Cuando empezamos la película, Anton tenía 19 años. Ahora tiene 28. Al principio no podía vivir con su padre porque él vivía en un piso comunitario con varias familias. El equipo de la Fundación compró una casa cerca de San Petersburgo, donde vive Anton en la actualidad. Eso significa que no tiene que volver al psiquiátrico.
Sigo formando parte de su vida. Durante el verano de 2014 alquilé una casa de campo cerca de San Petersburgo y vivimos allí con un tutor para que Anton pudiera renovar y trabajar sus habilidades motoras y lingüísticas.
El año pasado, la Fundación celebró su segundo festival para recaudar fondos para la organización.
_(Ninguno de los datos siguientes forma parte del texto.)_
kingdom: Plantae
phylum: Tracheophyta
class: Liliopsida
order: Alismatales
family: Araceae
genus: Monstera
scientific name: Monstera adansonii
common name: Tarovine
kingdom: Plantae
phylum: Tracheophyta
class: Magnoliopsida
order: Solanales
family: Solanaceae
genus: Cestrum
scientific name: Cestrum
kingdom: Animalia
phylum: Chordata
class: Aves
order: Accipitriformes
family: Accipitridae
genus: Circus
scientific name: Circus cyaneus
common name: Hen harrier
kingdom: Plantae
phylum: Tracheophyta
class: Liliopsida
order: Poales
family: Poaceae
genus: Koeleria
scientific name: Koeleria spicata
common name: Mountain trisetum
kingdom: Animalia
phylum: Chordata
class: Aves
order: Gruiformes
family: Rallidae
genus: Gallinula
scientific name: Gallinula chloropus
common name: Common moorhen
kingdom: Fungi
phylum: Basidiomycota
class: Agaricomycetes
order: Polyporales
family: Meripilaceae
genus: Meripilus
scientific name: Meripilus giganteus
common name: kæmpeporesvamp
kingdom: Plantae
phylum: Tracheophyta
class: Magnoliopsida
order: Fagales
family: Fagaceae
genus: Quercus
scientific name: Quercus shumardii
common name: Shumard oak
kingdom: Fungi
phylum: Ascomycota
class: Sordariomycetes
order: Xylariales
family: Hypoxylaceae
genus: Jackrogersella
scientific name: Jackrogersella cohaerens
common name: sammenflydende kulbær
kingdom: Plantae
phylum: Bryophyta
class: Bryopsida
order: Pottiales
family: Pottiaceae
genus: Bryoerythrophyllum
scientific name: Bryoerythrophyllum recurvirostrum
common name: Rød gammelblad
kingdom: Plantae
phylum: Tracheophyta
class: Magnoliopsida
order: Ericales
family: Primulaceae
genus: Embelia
Asistieron más de 2.000 personas y conseguimos alrededor de medio millón de rublos (unos 9.000 dólares). Fue retransmitido por la televisión nacional. Anton no estaba presente, porque no se siente cómodo entre multitudes.
Los niños me recuerdan todos los días lo que es ser amada sin reservas y lo que significa corresponder a ese amor. Cuando la gente me dice que soy una heroína, digo “No lo soy. Simplemente soy humana”.